Dos 655 participantes do estudo PREVER-Treatment, 230 participantes do centro do Hospital de Clínicas de Porto Alegre foram convidados a participar da avaliação ecocardiográfica, dos quais 133 participantes estavam dispostos a participar e 110 realizaram ecocardiograma no início e após 18 meses de seguimento.
As características clínicas e demográficas basais são mostradas na Tabela 1. A pressão arterial sistólica (PAS) foi menor no grupo losartana do que no estudo principal, mas foi similar entre os pacientes recebendo diuréticos e losartana que realizaram ecocardiogramas.
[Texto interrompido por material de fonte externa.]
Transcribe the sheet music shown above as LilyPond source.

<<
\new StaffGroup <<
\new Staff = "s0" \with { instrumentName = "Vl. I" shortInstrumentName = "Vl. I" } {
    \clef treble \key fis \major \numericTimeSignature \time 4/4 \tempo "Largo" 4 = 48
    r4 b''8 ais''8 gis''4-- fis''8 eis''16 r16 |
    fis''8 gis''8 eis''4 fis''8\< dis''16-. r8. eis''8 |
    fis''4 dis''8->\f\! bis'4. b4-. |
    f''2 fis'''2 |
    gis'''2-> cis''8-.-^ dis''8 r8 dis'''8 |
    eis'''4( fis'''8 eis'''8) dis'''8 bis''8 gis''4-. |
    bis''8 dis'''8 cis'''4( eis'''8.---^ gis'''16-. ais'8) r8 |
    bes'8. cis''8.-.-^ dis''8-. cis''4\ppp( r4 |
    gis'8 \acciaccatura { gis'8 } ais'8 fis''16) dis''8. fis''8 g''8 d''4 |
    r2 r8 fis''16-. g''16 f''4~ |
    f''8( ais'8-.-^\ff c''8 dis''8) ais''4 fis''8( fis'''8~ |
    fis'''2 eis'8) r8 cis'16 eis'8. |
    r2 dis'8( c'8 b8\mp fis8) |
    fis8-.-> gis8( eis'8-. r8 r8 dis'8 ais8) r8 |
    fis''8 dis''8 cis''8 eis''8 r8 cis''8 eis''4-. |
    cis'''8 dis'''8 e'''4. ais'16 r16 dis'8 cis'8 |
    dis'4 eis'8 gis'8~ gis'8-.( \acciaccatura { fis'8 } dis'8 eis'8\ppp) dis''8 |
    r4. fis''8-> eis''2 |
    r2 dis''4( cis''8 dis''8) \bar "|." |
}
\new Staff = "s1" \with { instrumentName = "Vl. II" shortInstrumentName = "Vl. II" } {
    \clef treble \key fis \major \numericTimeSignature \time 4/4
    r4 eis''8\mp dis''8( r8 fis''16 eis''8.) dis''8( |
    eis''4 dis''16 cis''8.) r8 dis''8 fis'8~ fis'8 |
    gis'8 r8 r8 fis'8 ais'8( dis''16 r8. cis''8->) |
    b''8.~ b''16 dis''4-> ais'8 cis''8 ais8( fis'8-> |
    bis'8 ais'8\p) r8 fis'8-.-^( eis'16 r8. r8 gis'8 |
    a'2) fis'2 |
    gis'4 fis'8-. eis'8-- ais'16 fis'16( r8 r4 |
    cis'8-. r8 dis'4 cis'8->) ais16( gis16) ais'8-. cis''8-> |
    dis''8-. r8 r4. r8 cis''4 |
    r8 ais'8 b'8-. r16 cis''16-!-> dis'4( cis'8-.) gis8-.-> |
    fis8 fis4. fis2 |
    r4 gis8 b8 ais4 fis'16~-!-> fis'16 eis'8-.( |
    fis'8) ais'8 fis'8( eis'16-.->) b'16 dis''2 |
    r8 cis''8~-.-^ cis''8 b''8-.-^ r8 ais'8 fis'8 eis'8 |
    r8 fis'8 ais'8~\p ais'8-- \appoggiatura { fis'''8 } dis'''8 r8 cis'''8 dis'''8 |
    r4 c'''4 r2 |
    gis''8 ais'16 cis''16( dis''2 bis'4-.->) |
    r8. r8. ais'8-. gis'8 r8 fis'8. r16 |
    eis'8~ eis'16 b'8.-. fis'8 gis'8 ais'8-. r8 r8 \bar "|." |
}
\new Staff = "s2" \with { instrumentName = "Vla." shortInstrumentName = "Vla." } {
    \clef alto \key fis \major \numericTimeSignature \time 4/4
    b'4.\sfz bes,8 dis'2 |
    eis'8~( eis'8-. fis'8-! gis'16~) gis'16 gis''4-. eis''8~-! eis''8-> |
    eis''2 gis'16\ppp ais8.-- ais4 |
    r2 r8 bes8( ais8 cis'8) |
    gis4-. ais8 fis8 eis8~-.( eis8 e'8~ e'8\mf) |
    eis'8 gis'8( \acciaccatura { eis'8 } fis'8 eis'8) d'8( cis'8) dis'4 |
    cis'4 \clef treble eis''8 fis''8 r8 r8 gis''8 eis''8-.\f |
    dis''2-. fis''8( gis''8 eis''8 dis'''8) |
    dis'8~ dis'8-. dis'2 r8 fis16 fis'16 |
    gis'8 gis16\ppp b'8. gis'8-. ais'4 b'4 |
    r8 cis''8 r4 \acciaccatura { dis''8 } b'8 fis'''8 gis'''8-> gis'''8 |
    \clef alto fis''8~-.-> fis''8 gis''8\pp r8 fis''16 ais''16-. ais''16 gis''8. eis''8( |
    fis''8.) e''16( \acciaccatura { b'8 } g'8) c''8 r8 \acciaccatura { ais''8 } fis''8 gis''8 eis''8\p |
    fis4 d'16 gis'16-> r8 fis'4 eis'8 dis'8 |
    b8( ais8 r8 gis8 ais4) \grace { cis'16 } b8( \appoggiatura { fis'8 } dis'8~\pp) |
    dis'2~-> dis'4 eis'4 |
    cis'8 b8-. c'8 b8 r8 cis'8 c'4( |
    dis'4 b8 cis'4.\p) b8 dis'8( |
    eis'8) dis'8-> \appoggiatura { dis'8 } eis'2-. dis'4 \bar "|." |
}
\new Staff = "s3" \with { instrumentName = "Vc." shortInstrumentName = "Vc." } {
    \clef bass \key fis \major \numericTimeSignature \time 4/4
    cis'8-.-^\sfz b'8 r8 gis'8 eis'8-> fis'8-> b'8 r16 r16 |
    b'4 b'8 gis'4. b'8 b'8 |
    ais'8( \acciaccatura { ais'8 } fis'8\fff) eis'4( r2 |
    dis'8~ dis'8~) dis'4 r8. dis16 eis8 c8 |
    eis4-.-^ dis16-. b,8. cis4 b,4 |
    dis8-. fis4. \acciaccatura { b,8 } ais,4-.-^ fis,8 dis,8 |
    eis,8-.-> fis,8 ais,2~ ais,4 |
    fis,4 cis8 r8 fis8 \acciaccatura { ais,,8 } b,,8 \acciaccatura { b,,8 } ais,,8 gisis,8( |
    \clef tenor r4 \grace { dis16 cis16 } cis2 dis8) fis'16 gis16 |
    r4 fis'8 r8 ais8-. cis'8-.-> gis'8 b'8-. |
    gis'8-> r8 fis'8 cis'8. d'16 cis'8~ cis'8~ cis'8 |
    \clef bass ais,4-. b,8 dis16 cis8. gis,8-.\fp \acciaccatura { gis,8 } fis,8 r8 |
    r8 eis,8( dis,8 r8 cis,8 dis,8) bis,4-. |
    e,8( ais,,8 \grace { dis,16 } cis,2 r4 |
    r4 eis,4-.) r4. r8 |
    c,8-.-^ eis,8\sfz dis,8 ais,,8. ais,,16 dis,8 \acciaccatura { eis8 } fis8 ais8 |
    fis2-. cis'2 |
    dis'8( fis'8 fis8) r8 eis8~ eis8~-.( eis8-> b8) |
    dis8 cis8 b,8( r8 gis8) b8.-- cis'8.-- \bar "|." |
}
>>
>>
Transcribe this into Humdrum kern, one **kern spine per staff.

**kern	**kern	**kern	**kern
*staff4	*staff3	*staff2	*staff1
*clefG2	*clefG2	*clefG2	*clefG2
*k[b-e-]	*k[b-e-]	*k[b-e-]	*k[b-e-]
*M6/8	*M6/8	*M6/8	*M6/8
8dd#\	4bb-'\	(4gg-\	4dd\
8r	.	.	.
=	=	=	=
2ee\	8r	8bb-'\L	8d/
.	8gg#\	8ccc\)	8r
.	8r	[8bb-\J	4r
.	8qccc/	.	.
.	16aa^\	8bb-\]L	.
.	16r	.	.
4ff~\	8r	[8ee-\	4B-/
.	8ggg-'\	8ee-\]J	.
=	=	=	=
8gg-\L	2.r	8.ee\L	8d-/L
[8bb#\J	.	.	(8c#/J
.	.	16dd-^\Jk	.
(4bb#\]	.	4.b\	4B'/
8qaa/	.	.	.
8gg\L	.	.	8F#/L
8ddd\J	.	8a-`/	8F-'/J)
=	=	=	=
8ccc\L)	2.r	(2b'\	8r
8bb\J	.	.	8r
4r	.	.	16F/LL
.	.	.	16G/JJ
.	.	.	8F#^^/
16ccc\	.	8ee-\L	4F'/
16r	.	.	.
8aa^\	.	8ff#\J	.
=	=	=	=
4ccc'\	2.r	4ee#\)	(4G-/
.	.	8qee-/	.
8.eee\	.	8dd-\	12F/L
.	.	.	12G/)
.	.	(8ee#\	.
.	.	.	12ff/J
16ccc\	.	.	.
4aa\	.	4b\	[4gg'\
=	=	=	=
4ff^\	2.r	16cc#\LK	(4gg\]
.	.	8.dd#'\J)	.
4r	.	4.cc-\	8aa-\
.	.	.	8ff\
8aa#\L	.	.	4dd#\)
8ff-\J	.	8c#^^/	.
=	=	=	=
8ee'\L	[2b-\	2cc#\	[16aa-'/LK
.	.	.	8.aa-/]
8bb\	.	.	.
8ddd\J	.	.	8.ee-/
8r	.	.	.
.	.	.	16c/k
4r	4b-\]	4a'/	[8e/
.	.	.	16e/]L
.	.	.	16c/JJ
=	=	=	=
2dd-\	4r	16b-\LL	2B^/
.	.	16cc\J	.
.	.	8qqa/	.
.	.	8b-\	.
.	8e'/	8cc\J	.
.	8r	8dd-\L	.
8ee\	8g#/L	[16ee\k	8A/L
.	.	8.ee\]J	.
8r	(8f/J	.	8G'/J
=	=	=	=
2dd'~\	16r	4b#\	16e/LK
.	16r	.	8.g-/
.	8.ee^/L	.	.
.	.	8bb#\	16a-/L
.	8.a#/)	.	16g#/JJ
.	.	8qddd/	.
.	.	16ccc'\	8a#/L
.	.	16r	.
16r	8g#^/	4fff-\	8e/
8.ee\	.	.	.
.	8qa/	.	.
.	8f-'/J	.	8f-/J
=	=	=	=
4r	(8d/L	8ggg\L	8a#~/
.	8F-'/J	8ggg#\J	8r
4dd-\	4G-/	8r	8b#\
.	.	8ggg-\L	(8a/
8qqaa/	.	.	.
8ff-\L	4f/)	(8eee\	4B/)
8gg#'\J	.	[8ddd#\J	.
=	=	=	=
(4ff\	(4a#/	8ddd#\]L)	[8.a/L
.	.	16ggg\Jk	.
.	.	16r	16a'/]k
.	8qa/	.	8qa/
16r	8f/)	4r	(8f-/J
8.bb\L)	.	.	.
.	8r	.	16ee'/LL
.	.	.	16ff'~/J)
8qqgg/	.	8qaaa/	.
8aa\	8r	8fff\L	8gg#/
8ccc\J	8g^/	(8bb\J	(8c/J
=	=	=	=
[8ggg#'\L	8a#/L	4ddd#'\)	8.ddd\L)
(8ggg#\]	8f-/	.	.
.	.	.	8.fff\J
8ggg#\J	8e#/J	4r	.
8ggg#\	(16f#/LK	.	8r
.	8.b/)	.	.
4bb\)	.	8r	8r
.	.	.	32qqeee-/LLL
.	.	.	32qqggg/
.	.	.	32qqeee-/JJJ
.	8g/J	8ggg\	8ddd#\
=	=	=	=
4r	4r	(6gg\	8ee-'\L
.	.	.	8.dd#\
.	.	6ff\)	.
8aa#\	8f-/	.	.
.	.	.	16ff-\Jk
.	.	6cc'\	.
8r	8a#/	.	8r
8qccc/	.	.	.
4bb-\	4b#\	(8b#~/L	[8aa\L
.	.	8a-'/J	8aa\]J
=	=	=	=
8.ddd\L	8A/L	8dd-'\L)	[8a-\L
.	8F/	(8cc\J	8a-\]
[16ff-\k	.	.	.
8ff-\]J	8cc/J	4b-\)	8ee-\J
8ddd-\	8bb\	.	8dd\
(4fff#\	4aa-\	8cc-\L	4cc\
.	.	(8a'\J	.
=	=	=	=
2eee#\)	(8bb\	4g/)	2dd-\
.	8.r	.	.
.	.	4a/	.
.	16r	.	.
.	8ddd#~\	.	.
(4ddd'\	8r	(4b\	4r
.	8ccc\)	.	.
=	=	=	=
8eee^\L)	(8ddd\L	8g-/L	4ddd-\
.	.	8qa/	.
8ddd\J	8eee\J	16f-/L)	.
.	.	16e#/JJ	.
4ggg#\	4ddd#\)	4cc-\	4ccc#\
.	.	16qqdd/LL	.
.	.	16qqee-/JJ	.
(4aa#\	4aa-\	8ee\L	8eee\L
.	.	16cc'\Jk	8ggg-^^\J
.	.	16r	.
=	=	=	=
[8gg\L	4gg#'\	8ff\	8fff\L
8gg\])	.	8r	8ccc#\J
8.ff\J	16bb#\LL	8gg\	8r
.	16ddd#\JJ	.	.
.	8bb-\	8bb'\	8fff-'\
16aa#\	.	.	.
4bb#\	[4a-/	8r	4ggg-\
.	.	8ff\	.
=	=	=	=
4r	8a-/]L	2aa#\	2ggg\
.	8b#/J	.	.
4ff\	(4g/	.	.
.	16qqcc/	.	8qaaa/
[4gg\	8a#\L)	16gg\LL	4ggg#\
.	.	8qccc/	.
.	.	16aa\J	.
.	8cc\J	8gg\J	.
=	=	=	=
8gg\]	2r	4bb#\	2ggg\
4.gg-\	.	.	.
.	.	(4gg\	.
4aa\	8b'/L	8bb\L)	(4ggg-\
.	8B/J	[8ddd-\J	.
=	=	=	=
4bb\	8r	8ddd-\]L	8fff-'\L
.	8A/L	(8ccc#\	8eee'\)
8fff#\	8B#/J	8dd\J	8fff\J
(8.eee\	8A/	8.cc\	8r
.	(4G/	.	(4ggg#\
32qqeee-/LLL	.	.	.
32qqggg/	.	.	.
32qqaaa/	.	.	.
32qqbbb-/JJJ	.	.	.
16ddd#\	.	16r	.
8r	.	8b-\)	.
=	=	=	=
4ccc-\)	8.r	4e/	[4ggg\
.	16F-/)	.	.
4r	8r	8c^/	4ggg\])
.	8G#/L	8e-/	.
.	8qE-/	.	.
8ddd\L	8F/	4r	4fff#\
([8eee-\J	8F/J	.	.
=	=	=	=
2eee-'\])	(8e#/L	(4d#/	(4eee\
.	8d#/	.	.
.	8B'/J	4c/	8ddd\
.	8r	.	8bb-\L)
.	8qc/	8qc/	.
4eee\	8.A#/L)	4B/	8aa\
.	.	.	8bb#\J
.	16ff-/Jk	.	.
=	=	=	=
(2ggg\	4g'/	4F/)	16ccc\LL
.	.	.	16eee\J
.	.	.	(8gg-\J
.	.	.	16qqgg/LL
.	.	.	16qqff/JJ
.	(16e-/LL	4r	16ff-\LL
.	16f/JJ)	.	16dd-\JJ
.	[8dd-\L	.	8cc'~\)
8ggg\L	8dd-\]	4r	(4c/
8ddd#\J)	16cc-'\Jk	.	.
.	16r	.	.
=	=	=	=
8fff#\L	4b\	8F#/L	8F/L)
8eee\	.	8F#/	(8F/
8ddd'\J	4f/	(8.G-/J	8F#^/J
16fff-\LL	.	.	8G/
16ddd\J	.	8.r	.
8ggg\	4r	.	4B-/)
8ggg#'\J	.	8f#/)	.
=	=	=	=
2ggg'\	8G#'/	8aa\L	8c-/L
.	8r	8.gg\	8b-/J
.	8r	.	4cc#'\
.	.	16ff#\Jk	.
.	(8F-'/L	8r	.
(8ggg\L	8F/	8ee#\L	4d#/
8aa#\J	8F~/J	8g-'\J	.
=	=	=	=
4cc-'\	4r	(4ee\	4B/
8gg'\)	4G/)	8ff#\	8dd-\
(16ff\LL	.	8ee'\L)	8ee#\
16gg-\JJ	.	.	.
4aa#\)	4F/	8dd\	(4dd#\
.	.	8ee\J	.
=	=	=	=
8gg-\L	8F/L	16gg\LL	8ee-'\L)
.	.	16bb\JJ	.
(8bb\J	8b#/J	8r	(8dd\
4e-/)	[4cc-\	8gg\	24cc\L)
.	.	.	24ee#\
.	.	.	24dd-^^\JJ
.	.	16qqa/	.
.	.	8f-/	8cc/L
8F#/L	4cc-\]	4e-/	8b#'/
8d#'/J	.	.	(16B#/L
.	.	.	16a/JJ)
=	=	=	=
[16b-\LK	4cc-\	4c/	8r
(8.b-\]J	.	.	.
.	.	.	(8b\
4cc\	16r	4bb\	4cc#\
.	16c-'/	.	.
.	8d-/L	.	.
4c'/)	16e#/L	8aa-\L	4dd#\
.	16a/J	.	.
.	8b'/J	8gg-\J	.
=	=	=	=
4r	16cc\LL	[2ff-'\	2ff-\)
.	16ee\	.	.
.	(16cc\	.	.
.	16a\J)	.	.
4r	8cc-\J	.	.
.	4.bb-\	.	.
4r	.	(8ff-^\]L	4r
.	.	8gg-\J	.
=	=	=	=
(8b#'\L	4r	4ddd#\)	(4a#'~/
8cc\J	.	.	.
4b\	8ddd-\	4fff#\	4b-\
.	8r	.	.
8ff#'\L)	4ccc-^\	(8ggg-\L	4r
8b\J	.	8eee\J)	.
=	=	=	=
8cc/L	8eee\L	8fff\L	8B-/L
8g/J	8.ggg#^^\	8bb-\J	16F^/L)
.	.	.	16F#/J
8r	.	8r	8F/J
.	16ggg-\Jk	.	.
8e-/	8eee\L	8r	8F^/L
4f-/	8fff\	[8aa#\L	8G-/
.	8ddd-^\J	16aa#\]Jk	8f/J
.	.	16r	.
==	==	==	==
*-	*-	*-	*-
Todas as outras características basais foram semelhantes entre os grupos de tratamento e o grupo principal do estudo, incluindo o uso prévio de medicamentos anti-hipertensivos (diuréticos: 71,4%, losartana: 65%, p = 0,47).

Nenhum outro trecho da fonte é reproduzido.